***** Data in this exercise *****

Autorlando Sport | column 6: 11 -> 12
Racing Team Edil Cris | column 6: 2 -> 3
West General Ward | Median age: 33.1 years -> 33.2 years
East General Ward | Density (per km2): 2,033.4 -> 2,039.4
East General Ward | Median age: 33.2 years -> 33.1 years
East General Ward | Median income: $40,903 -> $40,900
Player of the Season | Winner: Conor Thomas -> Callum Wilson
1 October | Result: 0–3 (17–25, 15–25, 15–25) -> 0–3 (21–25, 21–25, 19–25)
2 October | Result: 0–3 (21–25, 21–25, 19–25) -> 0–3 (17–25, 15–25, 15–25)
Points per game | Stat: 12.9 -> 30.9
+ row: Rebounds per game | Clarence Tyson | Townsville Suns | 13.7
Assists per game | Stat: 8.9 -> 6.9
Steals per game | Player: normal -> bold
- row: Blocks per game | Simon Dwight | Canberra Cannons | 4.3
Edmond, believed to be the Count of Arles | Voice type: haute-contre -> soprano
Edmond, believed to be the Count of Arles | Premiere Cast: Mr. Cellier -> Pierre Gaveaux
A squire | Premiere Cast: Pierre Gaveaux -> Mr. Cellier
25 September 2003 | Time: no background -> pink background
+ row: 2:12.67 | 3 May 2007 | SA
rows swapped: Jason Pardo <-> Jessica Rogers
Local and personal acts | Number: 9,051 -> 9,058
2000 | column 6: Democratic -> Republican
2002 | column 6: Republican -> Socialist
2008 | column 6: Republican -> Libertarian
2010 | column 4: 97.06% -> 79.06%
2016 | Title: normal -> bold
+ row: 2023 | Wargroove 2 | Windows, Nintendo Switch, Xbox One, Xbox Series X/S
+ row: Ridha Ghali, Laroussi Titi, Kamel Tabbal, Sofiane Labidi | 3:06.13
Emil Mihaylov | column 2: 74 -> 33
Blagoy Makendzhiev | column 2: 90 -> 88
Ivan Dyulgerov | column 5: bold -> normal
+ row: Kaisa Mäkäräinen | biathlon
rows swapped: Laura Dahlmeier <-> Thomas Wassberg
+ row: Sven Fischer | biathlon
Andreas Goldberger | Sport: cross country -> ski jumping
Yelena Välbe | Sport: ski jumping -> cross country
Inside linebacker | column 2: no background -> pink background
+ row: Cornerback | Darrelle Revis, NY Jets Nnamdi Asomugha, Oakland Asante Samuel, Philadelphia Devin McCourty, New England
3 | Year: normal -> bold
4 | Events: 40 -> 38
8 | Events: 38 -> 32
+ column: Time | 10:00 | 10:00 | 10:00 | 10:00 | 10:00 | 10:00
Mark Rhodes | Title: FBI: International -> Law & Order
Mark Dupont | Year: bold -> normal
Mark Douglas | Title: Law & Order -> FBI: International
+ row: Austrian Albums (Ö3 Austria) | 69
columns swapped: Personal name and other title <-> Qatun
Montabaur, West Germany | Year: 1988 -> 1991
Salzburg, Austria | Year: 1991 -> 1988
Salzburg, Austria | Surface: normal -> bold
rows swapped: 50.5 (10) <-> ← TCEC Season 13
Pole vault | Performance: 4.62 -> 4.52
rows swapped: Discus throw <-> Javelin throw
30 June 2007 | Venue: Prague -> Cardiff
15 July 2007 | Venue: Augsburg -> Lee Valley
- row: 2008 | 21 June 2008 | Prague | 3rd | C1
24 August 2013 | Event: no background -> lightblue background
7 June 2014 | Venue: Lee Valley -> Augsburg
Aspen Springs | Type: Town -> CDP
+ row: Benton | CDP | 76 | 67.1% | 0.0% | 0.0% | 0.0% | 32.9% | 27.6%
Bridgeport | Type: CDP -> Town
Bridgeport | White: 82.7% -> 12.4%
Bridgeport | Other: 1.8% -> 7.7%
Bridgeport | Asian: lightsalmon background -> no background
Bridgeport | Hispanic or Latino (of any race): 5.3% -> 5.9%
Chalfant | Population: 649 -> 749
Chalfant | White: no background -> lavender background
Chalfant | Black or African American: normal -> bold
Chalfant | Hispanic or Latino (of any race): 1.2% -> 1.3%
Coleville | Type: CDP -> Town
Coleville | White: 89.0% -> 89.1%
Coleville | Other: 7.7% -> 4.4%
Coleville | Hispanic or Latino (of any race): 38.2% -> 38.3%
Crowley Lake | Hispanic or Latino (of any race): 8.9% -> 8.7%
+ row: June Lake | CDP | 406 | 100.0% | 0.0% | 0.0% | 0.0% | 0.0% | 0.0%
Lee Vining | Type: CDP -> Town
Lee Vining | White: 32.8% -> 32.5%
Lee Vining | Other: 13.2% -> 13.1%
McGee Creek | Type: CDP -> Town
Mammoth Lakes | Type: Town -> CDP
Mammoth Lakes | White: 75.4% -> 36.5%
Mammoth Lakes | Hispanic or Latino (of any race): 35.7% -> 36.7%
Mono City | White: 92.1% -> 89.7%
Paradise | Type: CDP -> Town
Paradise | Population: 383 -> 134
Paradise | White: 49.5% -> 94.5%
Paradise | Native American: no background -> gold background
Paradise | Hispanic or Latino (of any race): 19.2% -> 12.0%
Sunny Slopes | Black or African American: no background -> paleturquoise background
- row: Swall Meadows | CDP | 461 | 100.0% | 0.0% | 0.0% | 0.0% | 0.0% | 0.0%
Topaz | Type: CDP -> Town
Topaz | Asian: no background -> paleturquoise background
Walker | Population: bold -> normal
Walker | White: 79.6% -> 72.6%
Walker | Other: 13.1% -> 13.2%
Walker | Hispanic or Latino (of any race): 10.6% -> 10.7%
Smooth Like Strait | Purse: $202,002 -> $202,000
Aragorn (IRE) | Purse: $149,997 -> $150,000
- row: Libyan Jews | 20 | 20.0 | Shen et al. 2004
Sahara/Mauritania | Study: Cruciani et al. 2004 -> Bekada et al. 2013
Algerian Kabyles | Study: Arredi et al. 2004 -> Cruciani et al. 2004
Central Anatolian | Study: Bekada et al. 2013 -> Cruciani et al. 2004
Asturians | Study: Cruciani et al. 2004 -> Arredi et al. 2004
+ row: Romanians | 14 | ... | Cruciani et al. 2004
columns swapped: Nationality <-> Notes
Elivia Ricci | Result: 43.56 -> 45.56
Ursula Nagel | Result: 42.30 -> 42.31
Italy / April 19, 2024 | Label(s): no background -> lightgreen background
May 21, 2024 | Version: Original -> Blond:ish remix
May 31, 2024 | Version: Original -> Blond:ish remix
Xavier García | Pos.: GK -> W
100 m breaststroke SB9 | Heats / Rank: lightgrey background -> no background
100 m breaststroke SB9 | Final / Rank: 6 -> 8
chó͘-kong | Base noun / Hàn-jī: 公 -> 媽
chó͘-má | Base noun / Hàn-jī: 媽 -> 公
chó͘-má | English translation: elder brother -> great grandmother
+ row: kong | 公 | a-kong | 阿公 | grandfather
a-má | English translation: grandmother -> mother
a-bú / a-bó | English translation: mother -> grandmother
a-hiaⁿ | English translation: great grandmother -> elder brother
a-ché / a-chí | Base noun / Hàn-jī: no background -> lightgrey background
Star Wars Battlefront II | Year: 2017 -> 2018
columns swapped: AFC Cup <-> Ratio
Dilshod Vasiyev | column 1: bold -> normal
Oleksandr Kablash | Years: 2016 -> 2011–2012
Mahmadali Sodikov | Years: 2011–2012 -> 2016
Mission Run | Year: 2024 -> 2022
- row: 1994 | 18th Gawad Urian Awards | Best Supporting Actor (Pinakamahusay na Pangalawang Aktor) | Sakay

*****

- Do this: Reproduce every line of the entries above word for word, from the first through the last.

- Solution to this problem:
Autorlando Sport | column 6: 11 -> 12
Racing Team Edil Cris | column 6: 2 -> 3
West General Ward | Median age: 33.1 years -> 33.2 years
East General Ward | Density (per km2): 2,033.4 -> 2,039.4
East General Ward | Median age: 33.2 years -> 33.1 years
East General Ward | Median income: $40,903 -> $40,900
Player of the Season | Winner: Conor Thomas -> Callum Wilson
1 October | Result: 0–3 (17–25, 15–25, 15–25) -> 0–3 (21–25, 21–25, 19–25)
2 October | Result: 0–3 (21–25, 21–25, 19–25) -> 0–3 (17–25, 15–25, 15–25)
Points per game | Stat: 12.9 -> 30.9
+ row: Rebounds per game | Clarence Tyson | Townsville Suns | 13.7
Assists per game | Stat: 8.9 -> 6.9
Steals per game | Player: normal -> bold
- row: Blocks per game | Simon Dwight | Canberra Cannons | 4.3
Edmond, believed to be the Count of Arles | Voice type: haute-contre -> soprano
Edmond, believed to be the Count of Arles | Premiere Cast: Mr. Cellier -> Pierre Gaveaux
A squire | Premiere Cast: Pierre Gaveaux -> Mr. Cellier
25 September 2003 | Time: no background -> pink background
+ row: 2:12.67 | 3 May 2007 | SA
rows swapped: Jason Pardo <-> Jessica Rogers
Local and personal acts | Number: 9,051 -> 9,058
2000 | column 6: Democratic -> Republican
2002 | column 6: Republican -> Socialist
2008 | column 6: Republican -> Libertarian
2010 | column 4: 97.06% -> 79.06%
2016 | Title: normal -> bold
+ row: 2023 | Wargroove 2 | Windows, Nintendo Switch, Xbox One, Xbox Series X/S
+ row: Ridha Ghali, Laroussi Titi, Kamel Tabbal, Sofiane Labidi | 3:06.13
Emil Mihaylov | column 2: 74 -> 33
Blagoy Makendzhiev | column 2: 90 -> 88
Ivan Dyulgerov | column 5: bold -> normal
+ row: Kaisa Mäkäräinen | biathlon
rows swapped: Laura Dahlmeier <-> Thomas Wassberg
+ row: Sven Fischer | biathlon
Andreas Goldberger | Sport: cross country -> ski jumping
Yelena Välbe | Sport: ski jumping -> cross country
Inside linebacker | column 2: no background -> pink background
+ row: Cornerback | Darrelle Revis, NY Jets Nnamdi Asomugha, Oakland Asante Samuel, Philadelphia Devin McCourty, New England
3 | Year: normal -> bold
4 | Events: 40 -> 38
8 | Events: 38 -> 32
+ column: Time | 10:00 | 10:00 | 10:00 | 10:00 | 10:00 | 10:00
Mark Rhodes | Title: FBI: International -> Law & Order
Mark Dupont | Year: bold -> normal
Mark Douglas | Title: Law & Order -> FBI: International
+ row: Austrian Albums (Ö3 Austria) | 69
columns swapped: Personal name and other title <-> Qatun
Montabaur, West Germany | Year: 1988 -> 1991
Salzburg, Austria | Year: 1991 -> 1988
Salzburg, Austria | Surface: normal -> bold
rows swapped: 50.5 (10) <-> ← TCEC Season 13
Pole vault | Performance: 4.62 -> 4.52
rows swapped: Discus throw <-> Javelin throw
30 June 2007 | Venue: Prague -> Cardiff
15 July 2007 | Venue: Augsburg -> Lee Valley
- row: 2008 | 21 June 2008 | Prague | 3rd | C1
24 August 2013 | Event: no background -> lightblue background
7 June 2014 | Venue: Lee Valley -> Augsburg
Aspen Springs | Type: Town -> CDP
+ row: Benton | CDP | 76 | 67.1% | 0.0% | 0.0% | 0.0% | 32.9% | 27.6%
Bridgeport | Type: CDP -> Town
Bridgeport | White: 82.7% -> 12.4%
Bridgeport | Other: 1.8% -> 7.7%
Bridgeport | Asian: lightsalmon background -> no background
Bridgeport | Hispanic or Latino (of any race): 5.3% -> 5.9%
Chalfant | Population: 649 -> 749
Chalfant | White: no background -> lavender background
Chalfant | Black or African American: normal -> bold
Chalfant | Hispanic or Latino (of any race): 1.2% -> 1.3%
Coleville | Type: CDP -> Town
Coleville | White: 89.0% -> 89.1%
Coleville | Other: 7.7% -> 4.4%
Coleville | Hispanic or Latino (of any race): 38.2% -> 38.3%
Crowley Lake | Hispanic or Latino (of any race): 8.9% -> 8.7%
+ row: June Lake | CDP | 406 | 100.0% | 0.0% | 0.0% | 0.0% | 0.0% | 0.0%
Lee Vining | Type: CDP -> Town
Lee Vining | White: 32.8% -> 32.5%
Lee Vining | Other: 13.2% -> 13.1%
McGee Creek | Type: CDP -> Town
Mammoth Lakes | Type: Town -> CDP
Mammoth Lakes | White: 75.4% -> 36.5%
Mammoth Lakes | Hispanic or Latino (of any race): 35.7% -> 36.7%
Mono City | White: 92.1% -> 89.7%
Paradise | Type: CDP -> Town
Paradise | Population: 383 -> 134
Paradise | White: 49.5% -> 94.5%
Paradise | Native American: no background -> gold background
Paradise | Hispanic or Latino (of any race): 19.2% -> 12.0%
Sunny Slopes | Black or African American: no background -> paleturquoise background
- row: Swall Meadows | CDP | 461 | 100.0% | 0.0% | 0.0% | 0.0% | 0.0% | 0.0%
Topaz | Type: CDP -> Town
Topaz | Asian: no background -> paleturquoise background
Walker | Population: bold -> normal
Walker | White: 79.6% -> 72.6%
Walker | Other: 13.1% -> 13.2%
Walker | Hispanic or Latino (of any race): 10.6% -> 10.7%
Smooth Like Strait | Purse: $202,002 -> $202,000
Aragorn (IRE) | Purse: $149,997 -> $150,000
- row: Libyan Jews | 20 | 20.0 | Shen et al. 2004
Sahara/Mauritania | Study: Cruciani et al. 2004 -> Bekada et al. 2013
Algerian Kabyles | Study: Arredi et al. 2004 -> Cruciani et al. 2004
Central Anatolian | Study: Bekada et al. 2013 -> Cruciani et al. 2004
Asturians | Study: Cruciani et al. 2004 -> Arredi et al. 2004
+ row: Romanians | 14 | ... | Cruciani et al. 2004
columns swapped: Nationality <-> Notes
Elivia Ricci | Result: 43.56 -> 45.56
Ursula Nagel | Result: 42.30 -> 42.31
Italy / April 19, 2024 | Label(s): no background -> lightgreen background
May 21, 2024 | Version: Original -> Blond:ish remix
May 31, 2024 | Version: Original -> Blond:ish remix
Xavier García | Pos.: GK -> W
100 m breaststroke SB9 | Heats / Rank: lightgrey background -> no background
100 m breaststroke SB9 | Final / Rank: 6 -> 8
chó͘-kong | Base noun / Hàn-jī: 公 -> 媽
chó͘-má | Base noun / Hàn-jī: 媽 -> 公
chó͘-má | English translation: elder brother -> great grandmother
+ row: kong | 公 | a-kong | 阿公 | grandfather
a-má | English translation: grandmother -> mother
a-bú / a-bó | English translation: mother -> grandmother
a-hiaⁿ | English translation: great grandmother -> elder brother
a-ché / a-chí | Base noun / Hàn-jī: no background -> lightgrey background
Star Wars Battlefront II | Year: 2017 -> 2018
columns swapped: AFC Cup <-> Ratio
Dilshod Vasiyev | column 1: bold -> normal
Oleksandr Kablash | Years: 2016 -> 2011–2012
Mahmadali Sodikov | Years: 2011–2012 -> 2016
Mission Run | Year: 2024 -> 2022
- row: 1994 | 18th Gawad Urian Awards | Best Supporting Actor (Pinakamahusay na Pangalawang Aktor) | Sakay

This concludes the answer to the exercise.